### Records supplied
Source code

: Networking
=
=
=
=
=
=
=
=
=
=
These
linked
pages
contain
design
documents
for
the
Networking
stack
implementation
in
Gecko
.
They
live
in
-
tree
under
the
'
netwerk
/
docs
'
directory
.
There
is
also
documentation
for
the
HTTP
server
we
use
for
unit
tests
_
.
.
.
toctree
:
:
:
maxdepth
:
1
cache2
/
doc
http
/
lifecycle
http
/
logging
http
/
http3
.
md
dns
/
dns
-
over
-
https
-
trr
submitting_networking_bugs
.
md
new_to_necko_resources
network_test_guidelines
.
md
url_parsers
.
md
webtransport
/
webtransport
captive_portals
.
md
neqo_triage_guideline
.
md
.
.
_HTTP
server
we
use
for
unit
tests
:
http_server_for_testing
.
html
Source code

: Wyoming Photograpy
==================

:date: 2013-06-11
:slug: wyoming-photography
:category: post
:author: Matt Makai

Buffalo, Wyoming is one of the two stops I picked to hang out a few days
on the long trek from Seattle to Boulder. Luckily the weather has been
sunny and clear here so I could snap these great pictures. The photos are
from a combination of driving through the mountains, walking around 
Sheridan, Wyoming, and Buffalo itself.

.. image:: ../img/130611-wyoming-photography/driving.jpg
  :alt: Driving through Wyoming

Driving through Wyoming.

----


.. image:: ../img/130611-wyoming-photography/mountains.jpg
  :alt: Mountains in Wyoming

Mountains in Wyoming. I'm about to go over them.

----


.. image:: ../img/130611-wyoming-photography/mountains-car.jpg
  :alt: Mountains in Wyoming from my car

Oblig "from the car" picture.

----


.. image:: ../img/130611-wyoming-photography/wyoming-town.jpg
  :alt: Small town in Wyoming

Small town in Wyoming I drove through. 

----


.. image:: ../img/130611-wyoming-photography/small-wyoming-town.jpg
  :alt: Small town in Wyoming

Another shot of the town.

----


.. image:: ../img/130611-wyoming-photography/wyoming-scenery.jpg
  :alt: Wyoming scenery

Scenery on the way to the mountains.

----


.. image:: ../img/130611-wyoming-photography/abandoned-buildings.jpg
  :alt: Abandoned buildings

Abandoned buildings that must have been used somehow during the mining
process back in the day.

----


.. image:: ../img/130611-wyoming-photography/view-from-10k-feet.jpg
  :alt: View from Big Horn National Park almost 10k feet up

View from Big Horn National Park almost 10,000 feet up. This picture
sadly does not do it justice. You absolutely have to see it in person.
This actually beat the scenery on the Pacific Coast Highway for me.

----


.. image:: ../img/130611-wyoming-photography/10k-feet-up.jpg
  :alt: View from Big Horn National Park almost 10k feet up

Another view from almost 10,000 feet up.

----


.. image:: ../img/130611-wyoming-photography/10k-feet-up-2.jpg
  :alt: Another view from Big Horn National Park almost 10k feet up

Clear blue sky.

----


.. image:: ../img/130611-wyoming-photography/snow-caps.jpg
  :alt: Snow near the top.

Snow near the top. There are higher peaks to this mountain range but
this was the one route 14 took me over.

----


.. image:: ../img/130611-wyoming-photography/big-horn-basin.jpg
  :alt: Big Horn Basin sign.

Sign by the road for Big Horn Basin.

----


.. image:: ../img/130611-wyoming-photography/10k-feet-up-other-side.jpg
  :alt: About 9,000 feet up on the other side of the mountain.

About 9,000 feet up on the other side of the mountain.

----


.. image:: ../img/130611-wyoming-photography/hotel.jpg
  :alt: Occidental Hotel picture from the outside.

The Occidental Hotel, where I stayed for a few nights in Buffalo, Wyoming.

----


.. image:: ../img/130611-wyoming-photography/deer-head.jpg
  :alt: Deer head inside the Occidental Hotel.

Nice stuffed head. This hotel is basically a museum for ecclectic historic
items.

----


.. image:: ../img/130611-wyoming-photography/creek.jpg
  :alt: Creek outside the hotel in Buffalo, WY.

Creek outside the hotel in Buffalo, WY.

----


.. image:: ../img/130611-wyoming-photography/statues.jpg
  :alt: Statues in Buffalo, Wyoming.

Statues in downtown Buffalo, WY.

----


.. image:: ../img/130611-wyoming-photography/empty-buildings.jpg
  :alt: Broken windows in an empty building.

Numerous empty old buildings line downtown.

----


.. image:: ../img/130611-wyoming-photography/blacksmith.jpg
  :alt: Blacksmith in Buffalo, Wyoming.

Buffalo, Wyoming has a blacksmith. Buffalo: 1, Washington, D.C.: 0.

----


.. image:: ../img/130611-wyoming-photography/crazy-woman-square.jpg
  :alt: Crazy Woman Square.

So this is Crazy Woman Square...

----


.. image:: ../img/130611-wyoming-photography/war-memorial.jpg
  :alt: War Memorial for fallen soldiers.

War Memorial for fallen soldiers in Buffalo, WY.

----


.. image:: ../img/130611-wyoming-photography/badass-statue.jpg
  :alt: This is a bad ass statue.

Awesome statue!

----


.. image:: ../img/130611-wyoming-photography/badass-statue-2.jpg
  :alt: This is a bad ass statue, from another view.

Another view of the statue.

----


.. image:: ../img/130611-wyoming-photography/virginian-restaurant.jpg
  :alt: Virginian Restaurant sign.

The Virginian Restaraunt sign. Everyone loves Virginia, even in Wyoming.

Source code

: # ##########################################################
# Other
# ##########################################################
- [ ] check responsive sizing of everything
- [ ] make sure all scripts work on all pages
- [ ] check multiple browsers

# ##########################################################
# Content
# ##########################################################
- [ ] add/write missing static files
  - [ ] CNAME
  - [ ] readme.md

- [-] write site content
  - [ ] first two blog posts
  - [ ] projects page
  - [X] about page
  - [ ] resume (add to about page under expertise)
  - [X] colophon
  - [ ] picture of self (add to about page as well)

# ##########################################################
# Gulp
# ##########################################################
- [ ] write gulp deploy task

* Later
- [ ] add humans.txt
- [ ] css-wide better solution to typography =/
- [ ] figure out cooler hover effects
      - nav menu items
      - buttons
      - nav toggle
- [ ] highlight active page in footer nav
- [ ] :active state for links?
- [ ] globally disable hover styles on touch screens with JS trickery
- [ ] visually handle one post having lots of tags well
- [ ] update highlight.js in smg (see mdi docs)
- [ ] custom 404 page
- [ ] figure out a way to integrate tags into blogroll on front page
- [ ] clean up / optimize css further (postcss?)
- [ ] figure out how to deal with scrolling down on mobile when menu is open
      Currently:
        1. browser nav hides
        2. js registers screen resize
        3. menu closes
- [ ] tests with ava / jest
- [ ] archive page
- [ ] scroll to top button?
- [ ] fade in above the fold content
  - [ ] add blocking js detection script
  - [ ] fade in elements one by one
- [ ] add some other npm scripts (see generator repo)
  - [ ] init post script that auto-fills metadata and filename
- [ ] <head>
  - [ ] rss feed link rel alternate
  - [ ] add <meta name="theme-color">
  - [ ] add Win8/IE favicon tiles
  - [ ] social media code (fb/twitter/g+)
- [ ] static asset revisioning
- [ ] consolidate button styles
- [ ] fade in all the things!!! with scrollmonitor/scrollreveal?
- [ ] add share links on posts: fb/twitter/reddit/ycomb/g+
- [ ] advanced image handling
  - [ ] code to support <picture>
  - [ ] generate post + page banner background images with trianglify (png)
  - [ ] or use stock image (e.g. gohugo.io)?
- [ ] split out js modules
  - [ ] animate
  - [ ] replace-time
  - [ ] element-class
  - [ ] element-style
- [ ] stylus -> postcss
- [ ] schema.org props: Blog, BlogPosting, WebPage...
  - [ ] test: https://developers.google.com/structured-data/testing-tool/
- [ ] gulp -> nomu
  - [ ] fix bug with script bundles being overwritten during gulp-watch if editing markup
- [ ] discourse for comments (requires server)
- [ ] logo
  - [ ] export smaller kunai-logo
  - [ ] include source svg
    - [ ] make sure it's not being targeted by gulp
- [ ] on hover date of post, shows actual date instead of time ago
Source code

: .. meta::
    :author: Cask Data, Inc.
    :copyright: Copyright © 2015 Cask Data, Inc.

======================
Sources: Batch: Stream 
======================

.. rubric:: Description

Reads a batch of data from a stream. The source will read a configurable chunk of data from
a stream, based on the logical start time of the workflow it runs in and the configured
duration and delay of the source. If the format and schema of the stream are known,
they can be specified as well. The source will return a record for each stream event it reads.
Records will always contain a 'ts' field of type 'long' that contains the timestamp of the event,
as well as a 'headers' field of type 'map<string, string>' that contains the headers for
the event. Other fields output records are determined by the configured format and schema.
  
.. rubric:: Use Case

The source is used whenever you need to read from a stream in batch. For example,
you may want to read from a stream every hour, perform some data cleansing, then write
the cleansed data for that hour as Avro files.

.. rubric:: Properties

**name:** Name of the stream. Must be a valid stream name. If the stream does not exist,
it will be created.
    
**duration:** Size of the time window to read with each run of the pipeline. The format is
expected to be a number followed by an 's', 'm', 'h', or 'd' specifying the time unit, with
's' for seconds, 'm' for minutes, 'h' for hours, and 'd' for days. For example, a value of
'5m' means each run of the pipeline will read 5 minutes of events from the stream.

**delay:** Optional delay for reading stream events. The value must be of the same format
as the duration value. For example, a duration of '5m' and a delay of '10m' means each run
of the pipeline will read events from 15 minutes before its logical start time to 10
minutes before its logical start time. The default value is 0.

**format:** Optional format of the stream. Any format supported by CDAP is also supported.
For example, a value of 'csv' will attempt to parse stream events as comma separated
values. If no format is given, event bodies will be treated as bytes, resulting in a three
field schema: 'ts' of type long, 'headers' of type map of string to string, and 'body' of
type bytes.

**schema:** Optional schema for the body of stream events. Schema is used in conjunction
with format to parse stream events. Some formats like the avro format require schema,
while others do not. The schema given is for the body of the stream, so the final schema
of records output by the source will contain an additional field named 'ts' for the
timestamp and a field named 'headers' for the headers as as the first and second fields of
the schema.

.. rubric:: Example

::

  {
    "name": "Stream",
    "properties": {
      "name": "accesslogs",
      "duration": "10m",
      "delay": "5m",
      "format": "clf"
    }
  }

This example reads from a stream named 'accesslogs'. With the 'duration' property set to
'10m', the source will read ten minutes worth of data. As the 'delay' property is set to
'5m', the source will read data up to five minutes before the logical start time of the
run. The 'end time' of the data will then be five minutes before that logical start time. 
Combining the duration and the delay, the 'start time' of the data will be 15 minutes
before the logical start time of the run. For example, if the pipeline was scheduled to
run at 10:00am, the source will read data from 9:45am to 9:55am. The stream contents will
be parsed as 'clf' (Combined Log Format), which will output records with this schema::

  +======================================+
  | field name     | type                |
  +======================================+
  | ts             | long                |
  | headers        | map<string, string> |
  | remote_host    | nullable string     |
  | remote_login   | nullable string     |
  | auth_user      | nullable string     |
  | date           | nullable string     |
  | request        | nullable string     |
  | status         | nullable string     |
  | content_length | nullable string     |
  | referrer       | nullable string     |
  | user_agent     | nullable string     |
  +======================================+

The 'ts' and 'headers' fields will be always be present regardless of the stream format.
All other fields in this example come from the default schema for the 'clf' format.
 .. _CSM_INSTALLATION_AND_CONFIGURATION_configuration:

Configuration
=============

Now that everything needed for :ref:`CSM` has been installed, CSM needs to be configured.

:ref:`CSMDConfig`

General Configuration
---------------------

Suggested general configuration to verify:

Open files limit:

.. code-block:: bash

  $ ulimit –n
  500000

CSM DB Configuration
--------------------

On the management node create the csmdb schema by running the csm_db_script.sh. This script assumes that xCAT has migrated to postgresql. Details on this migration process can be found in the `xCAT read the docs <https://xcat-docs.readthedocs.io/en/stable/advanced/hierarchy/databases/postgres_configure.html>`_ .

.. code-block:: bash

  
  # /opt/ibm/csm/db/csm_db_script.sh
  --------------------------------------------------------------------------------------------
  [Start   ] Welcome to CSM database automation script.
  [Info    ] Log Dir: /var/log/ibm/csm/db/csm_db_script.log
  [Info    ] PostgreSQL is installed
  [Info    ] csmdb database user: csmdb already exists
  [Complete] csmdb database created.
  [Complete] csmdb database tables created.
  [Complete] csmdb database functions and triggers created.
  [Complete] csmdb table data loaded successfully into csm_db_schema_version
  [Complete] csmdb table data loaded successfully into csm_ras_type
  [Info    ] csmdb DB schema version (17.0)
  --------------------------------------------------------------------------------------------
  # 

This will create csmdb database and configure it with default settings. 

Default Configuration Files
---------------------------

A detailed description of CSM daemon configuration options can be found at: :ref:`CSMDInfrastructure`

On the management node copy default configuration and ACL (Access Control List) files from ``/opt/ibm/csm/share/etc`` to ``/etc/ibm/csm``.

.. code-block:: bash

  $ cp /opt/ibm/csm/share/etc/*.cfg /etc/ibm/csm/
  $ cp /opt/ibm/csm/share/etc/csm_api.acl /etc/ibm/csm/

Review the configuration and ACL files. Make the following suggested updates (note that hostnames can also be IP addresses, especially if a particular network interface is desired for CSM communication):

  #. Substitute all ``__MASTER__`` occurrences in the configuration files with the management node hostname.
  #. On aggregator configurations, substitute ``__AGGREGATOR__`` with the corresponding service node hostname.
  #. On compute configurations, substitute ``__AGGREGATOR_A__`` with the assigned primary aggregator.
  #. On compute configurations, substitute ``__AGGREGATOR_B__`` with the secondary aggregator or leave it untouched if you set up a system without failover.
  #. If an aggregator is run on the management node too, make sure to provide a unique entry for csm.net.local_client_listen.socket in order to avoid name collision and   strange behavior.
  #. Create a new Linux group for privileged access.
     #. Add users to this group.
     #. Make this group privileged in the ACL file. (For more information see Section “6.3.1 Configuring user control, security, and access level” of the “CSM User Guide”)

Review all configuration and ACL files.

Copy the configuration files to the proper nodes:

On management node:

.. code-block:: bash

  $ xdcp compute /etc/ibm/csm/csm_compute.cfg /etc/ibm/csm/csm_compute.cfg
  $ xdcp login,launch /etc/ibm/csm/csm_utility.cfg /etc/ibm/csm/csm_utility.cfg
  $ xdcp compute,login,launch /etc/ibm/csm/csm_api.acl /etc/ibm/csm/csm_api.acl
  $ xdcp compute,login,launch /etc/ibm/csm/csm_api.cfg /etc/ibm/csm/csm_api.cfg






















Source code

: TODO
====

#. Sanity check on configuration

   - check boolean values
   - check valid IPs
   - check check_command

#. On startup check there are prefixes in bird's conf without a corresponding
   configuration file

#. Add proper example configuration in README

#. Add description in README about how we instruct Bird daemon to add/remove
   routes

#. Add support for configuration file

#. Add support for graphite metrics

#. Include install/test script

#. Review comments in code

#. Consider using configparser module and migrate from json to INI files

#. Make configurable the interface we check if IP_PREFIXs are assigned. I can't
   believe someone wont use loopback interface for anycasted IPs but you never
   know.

### Work to be completed
All lines above from the one containing "Awesome statue!" to the one containing "- [ ] init post" must be repeated exactly, both lines included, and no others.

### Exercise response
Awesome statue!

----


.. image:: ../img/130611-wyoming-photography/badass-statue-2.jpg
  :alt: This is a bad ass statue, from another view.

Another view of the statue.

----


.. image:: ../img/130611-wyoming-photography/virginian-restaurant.jpg
  :alt: Virginian Restaurant sign.

The Virginian Restaraunt sign. Everyone loves Virginia, even in Wyoming.

Source code

: # ##########################################################
# Other
# ##########################################################
- [ ] check responsive sizing of everything
- [ ] make sure all scripts work on all pages
- [ ] check multiple browsers

# ##########################################################
# Content
# ##########################################################
- [ ] add/write missing static files
  - [ ] CNAME
  - [ ] readme.md

- [-] write site content
  - [ ] first two blog posts
  - [ ] projects page
  - [X] about page
  - [ ] resume (add to about page under expertise)
  - [X] colophon
  - [ ] picture of self (add to about page as well)

# ##########################################################
# Gulp
# ##########################################################
- [ ] write gulp deploy task

* Later
- [ ] add humans.txt
- [ ] css-wide better solution to typography =/
- [ ] figure out cooler hover effects
      - nav menu items
      - buttons
      - nav toggle
- [ ] highlight active page in footer nav
- [ ] :active state for links?
- [ ] globally disable hover styles on touch screens with JS trickery
- [ ] visually handle one post having lots of tags well
- [ ] update highlight.js in smg (see mdi docs)
- [ ] custom 404 page
- [ ] figure out a way to integrate tags into blogroll on front page
- [ ] clean up / optimize css further (postcss?)
- [ ] figure out how to deal with scrolling down on mobile when menu is open
      Currently:
        1. browser nav hides
        2. js registers screen resize
        3. menu closes
- [ ] tests with ava / jest
- [ ] archive page
- [ ] scroll to top button?
- [ ] fade in above the fold content
  - [ ] add blocking js detection script
  - [ ] fade in elements one by one
- [ ] add some other npm scripts (see generator repo)
  - [ ] init post script that auto-fills metadata and filename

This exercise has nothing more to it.